● SOURCE DATA
Content starts

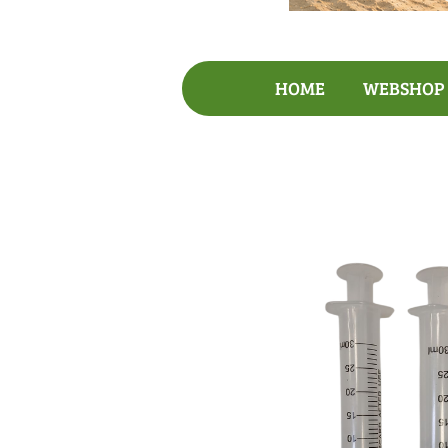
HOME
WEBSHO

Content ends
Content starts

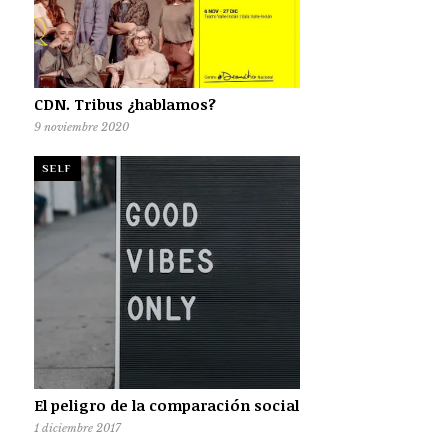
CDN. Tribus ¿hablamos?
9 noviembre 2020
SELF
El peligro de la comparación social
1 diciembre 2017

Content ends
Content starts

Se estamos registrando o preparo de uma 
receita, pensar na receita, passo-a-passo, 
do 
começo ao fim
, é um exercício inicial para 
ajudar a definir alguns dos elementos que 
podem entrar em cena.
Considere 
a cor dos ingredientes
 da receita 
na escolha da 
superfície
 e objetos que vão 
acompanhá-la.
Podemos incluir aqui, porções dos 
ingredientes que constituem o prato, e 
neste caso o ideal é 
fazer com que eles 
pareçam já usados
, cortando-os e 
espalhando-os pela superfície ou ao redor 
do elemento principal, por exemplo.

Content ends

● WORK INSTRUCTION
Find every line in the data above that contains the word "ingredientes", and copy each of those lines.

● EXERCISE ANSWER
a cor dos ingredientes
ingredientes que constituem o prato, e 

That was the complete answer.